Statistical analysis

The distributions of SD values obtained from the virtual models, for each source of variability, were compared using a Kolmogorov–Smirnov test. A Kolmogorov–Smirnov test quantifies the difference of the SD distributions by determining the largest distance between the cumulative distributions of the two evaluated sources of variability. The test results in a D-value, which represents the single, largest geometric variability between the cumulative SD distributions of two sets of pelves, and at which SD level this occurs. The D-value ranges between 0 and 1, with 1 indicating a maximal difference and 0 indicating no difference. For the associated p value, a value of <0.05 is used to indicate a significant difference between the distributions.

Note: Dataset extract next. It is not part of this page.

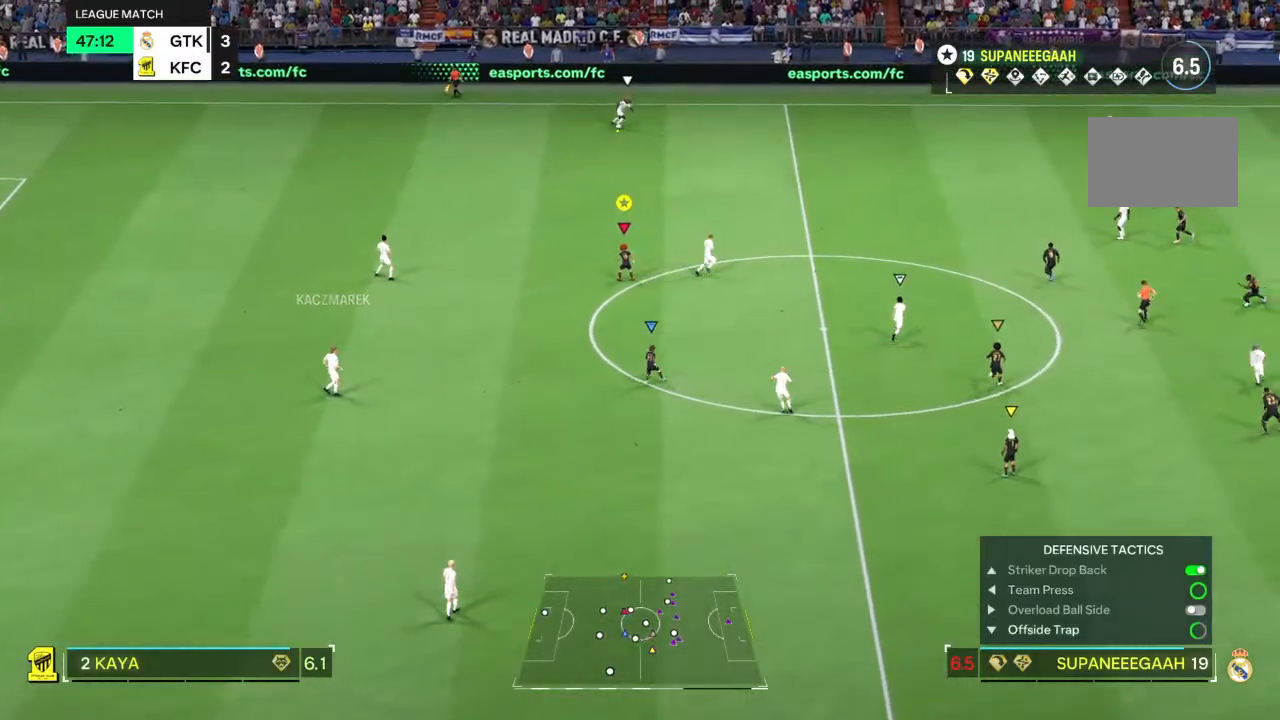
{"dt_ms": 500, "buttons": ["L2"], "left_stick": "center", "right_stick": "center", "events": [[350, "DPAD_DOWN", "down"], [450, "DPAD_DOWN", "up"]]}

Geometric variability of the virtual model

Traditional anthropology considers a threshold of 2 mm an acceptable measurement error for linear measurements [26]. Virtual models cannot exceed this level of error in order to be considered suitable replacements or substitutes for skeletal remains. In order to achieve this, the point-to-point distance variation of two polygon mesh points should have a 95% confidence interval (CI) of 2 mm or less. Specifically, the error propagation for difference in distances of two measurements indicates that each single-point should not have an SD value exceeding 0.7 mm.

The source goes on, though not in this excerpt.